Task instructions — Among the records that follow, find the line with "2. **Timeout for Requests:**" and the line with "## **Conclusion**". Set down those lines and all lines between them exactly, without adding anything.
▼
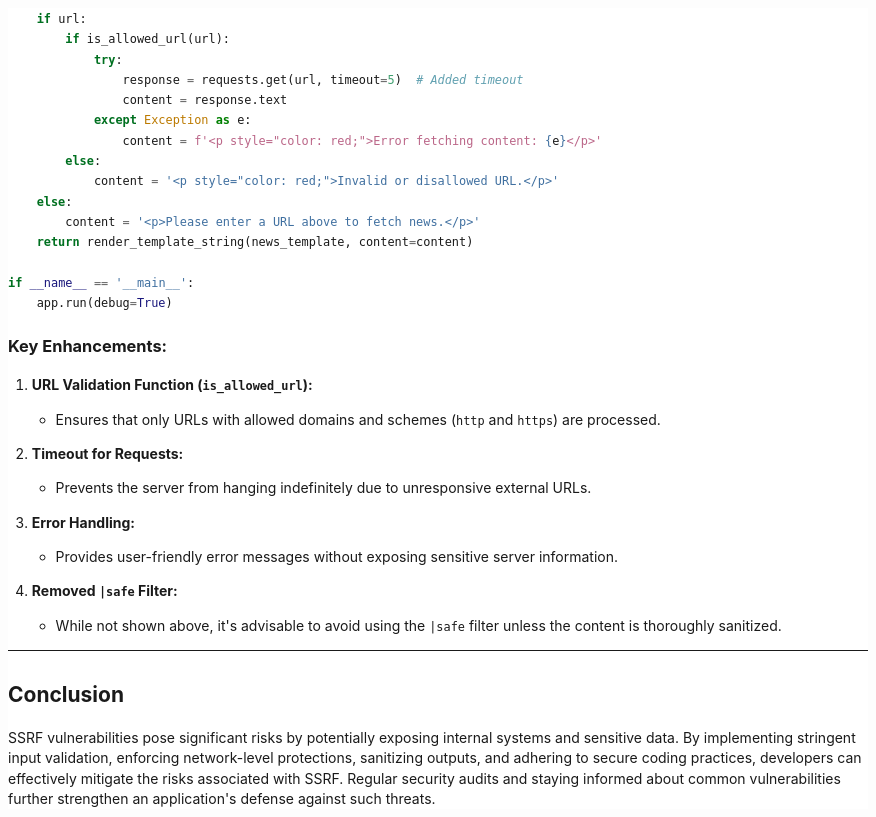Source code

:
 ```python
    if url:
        if is_allowed_url(url):
            try:
                response = requests.get(url, timeout=5)  # Added timeout
                content = response.text
            except Exception as e:
                content = f'<p style="color: red;">Error fetching content: {e}</p>'
        else:
            content = '<p style="color: red;">Invalid or disallowed URL.</p>'
    else:
        content = '<p>Please enter a URL above to fetch news.</p>'
    return render_template_string(news_template, content=content)

if __name__ == '__main__':
    app.run(debug=True)
```

### **Key Enhancements:**

1. **URL Validation Function (`is_allowed_url`):**
   - Ensures that only URLs with allowed domains and schemes (`http` and `https`) are processed.

2. **Timeout for Requests:**
   - Prevents the server from hanging indefinitely due to unresponsive external URLs.

3. **Error Handling:**
   - Provides user-friendly error messages without exposing sensitive server information.

4. **Removed `|safe` Filter:**
   - While not shown above, it's advisable to avoid using the `|safe` filter unless the content is thoroughly sanitized.

---

## **Conclusion**

SSRF vulnerabilities pose significant risks by potentially exposing internal systems and sensitive data. By implementing stringent input validation, enforcing network-level protections, sanitizing outputs, and adhering to secure coding practices, developers can effectively mitigate the risks associated with SSRF. Regular security audits and staying informed about common vulnerabilities further strengthen an application's defense against such threats.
▲
Output below —
2. **Timeout for Requests:**
   - Prevents the server from hanging indefinitely due to unresponsive external URLs.

3. **Error Handling:**
   - Provides user-friendly error messages without exposing sensitive server information.

4. **Removed `|safe` Filter:**
   - While not shown above, it's advisable to avoid using the `|safe` filter unless the content is thoroughly sanitized.

---

## **Conclusion**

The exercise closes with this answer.